• EXERCISE DETAILS:
Work out the count of lines in the entries below that include "height", and write only that count.

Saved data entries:

• • • • •

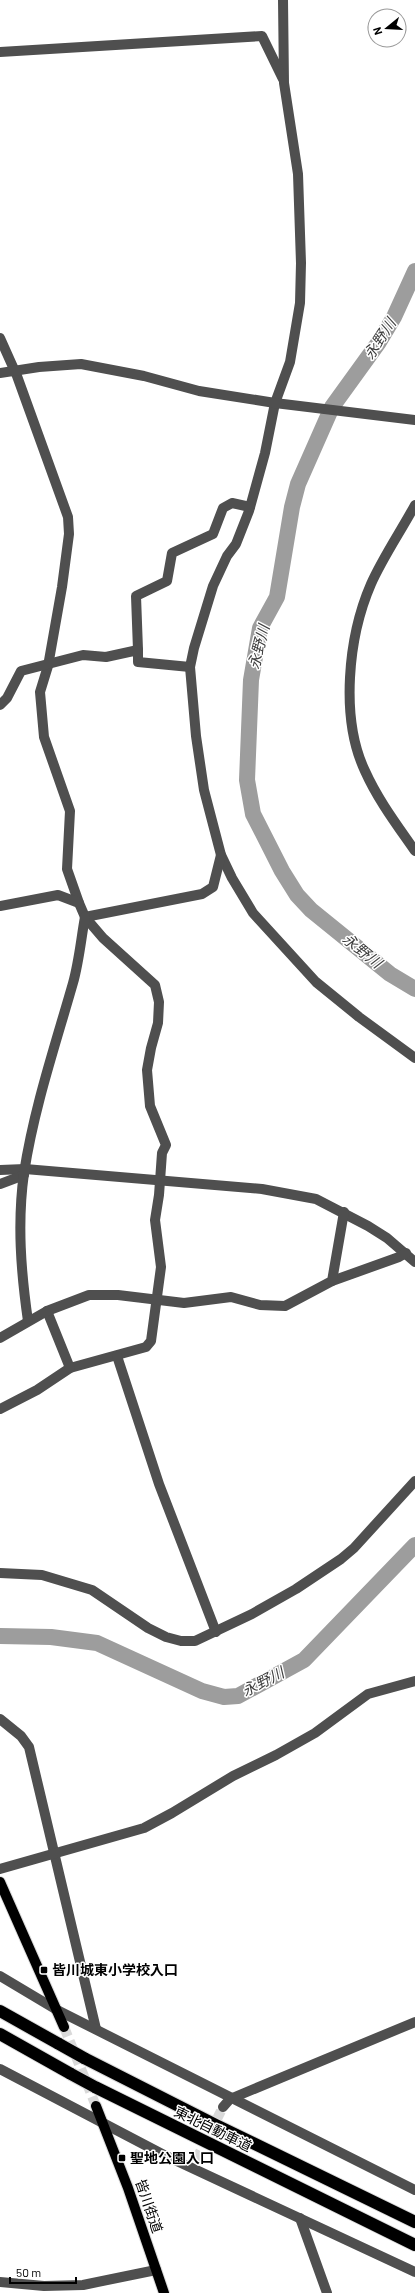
<svg xmlns="http://www.w3.org/2000/svg" width="415" height="2293" font-family="Barlow,'Noto Sans JP',sans-serif">
<rect width="100%" height="100%" fill="#fff"/>
<g fill="none" stroke-linecap="round" stroke-linejoin="round">
<g stroke="#9d9d9d" stroke-width="16">
<path d="M415 271 394 317 379 342 332 407 298 484 292 507 277 597 260 628 251 680 247 780 253 814 282 871 297 895 311 910 390 974 415 989"/>
<path d="M0 1636 51 1637 97 1643 202 1691 224 1697 238 1696 304 1660 415 1545"/>
</g>
<path stroke="#d9d9d9" stroke-width="10" stroke-dasharray="10 5" stroke-linecap="butt" d="M196 2160 223 2107"/>
<path stroke="#d9d9d9" stroke-width="10" stroke-dasharray="10 5" stroke-linecap="butt" d="M64 2027 96 2106"/>
<defs>
<g id="major">
<path d="M0 1882 64 2027"/>
<path d="M96 2106 128 2188 164 2293"/>
</g>
<g id="highway">
<path d="M0 2011 59 2044"/>
<path d="M0 2034 71 2074"/>
<path d="M84 2058 216 2125 415 2222"/>
<path d="M95 2087 415 2245"/>
</g>
</defs>
<use href="#major" stroke="#dbdbdb" stroke-width="12"/>
<use href="#highway" stroke="#dbdbdb" stroke-width="14"/>
<g stroke="#4f4f4f" stroke-width="10">
<path d="M283 0 284 83 298 174 301 263 300 303 290 362 275 403 265 453 249 511 236 544 227 556 213 586 194 648 190 667 196 736 204 790 221 855 232 878 253 913 316 982 359 1017 415 1058"/>
<path d="M0 52 262 36 283 79"/>
<path d="M0 338 17 376 68 517 69 534 62 587 48 666 40 692 44 737 70 811 67 869 79 903 85 917 103 938 155 985 159 1002 158 1023 151 1048 147 1070 150 1106 166 1145 162 1153 159 1195 155 1220 161 1267 151 1341 146 1347 70 1368 37 1390 0 1409"/>
<path d="M0 373 39 367 81 364 144 376 199 391 275 403 415 420"/>
<path d="M415 505C401 531 383 557 371 584 348 637 340 718 365 771 378 800 397 825 415 851"/>
<path d="M138 650 136 596 167 581 172 553 213 534 223 508 232 503 250 507"/>
<path d="M0 705 7 698 21 671 83 655 106 657 138 650V662L190 667"/>
<path d="M0 906 58 895 79 903"/>
<path d="M85 917 202 894 213 887 221 855"/>
<path d="M0 1170 25 1169 262 1189 316 1199 368 1226 387 1238 415 1262"/>
<path d="M0 1184 24 1175"/>
<path d="M332 1281 399 1257 406 1253"/>
<path d="M47 1311 70 1368"/>
<path d="M28 1321C21 1272 17 1223 24 1173 34 1108 55 1046 73 983 79 962 81 939 85 917"/>
<path d="M0 1338 47 1311 89 1295H118L184 1303 231 1297 260 1305 285 1306 332 1281 344 1212"/>
<path d="M117 1356 159 1484 216 1632"/>
<path d="M0 1573 42 1575 92 1590 148 1628 166 1637 181 1641H195L252 1614 296 1589 341 1559 354 1548 415 1481"/>
<path d="M0 1719 21 1736 29 1747 96 2029"/>
<path d="M0 1869 144 1828 172 1813 233 1776 276 1755 315 1733 368 1694 415 1681"/>
<path d="M0 1976 57 2010 415 2190"/>
<path d="M0 2069 164 2155 415 2272"/>
<path d="M223 2107 230 2099 415 2022"/>
<path d="M300 2218 327 2293"/>
<path d="M0 2282 44 2286 83 2285 156 2270"/>
</g>
<use href="#major" stroke="#000" stroke-width="10"/>
<use href="#highway" stroke="#000" stroke-width="12"/>
<defs>
<g id="highway-bridge">
<path d="M59 2044 84 2058"/>
<path d="M71 2074 95 2087"/>
</g>
</defs>
<use href="#highway-bridge" stroke="#dbdbdb" stroke-width="14" stroke-linecap="butt"/>
<use href="#highway-bridge" stroke="#000" stroke-width="12"/>
</g>
<g fill="#000" stroke="#fff" stroke-width="1.5">
<rect x="40" y="1966" width="8" height="8" rx="2"/>
<rect x="118" y="2154" width="8" height="8" rx="2"/>
</g>
<g text-anchor="middle" stroke-width="3" stroke-linejoin="round" paint-order="stroke">
<g font-size="14" font-weight="bold" fill="#000" stroke="#fff" text-anchor="start">
<text x="52" y="1975">皆川城東小学校入口</text>
<text x="130" y="2163">聖地公園入口</text>
</g>
<g font-size="14" fill="#000" stroke="#fff">
<text transform="translate(213 2129) rotate(26)" y="5">東北自動車道</text>
<text transform="translate(149 2206) rotate(71)" y="5">皆川街道</text>
</g>
<g font-size="15" font-style="italic" fill="#3e3e3e" stroke="#fff">
<text transform="translate(380 339) rotate(-57)" y="5">永野川</text>
<text transform="translate(259 647) rotate(-76)" y="5">永野川</text>
<text transform="translate(362 951) rotate(39)" y="5">永野川</text>
<text transform="translate(263 1682) rotate(-27)" y="5">永野川</text>
</g>
</g>
<g transform="translate(387 28) rotate(252)"><circle r="19" fill="#ffffff" stroke="#999999"/>
<path d="M0-3L7 15L0 10L-7 15Z" fill="#000000"/>
<text y="-6" font-size="11" font-weight="bold" text-anchor="middle" fill="#000000">N</text>
</g>
<path d="M10 2277v6h66v-6" fill="none" stroke="#000000" stroke-width="2"/>
<text x="16" y="2277" font-size="12" fill="#000000" stroke="#ffffff" stroke-width="3" paint-order="stroke">50 m</text>
</svg>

• • • • •

• RESULT OF THIS TASK:
4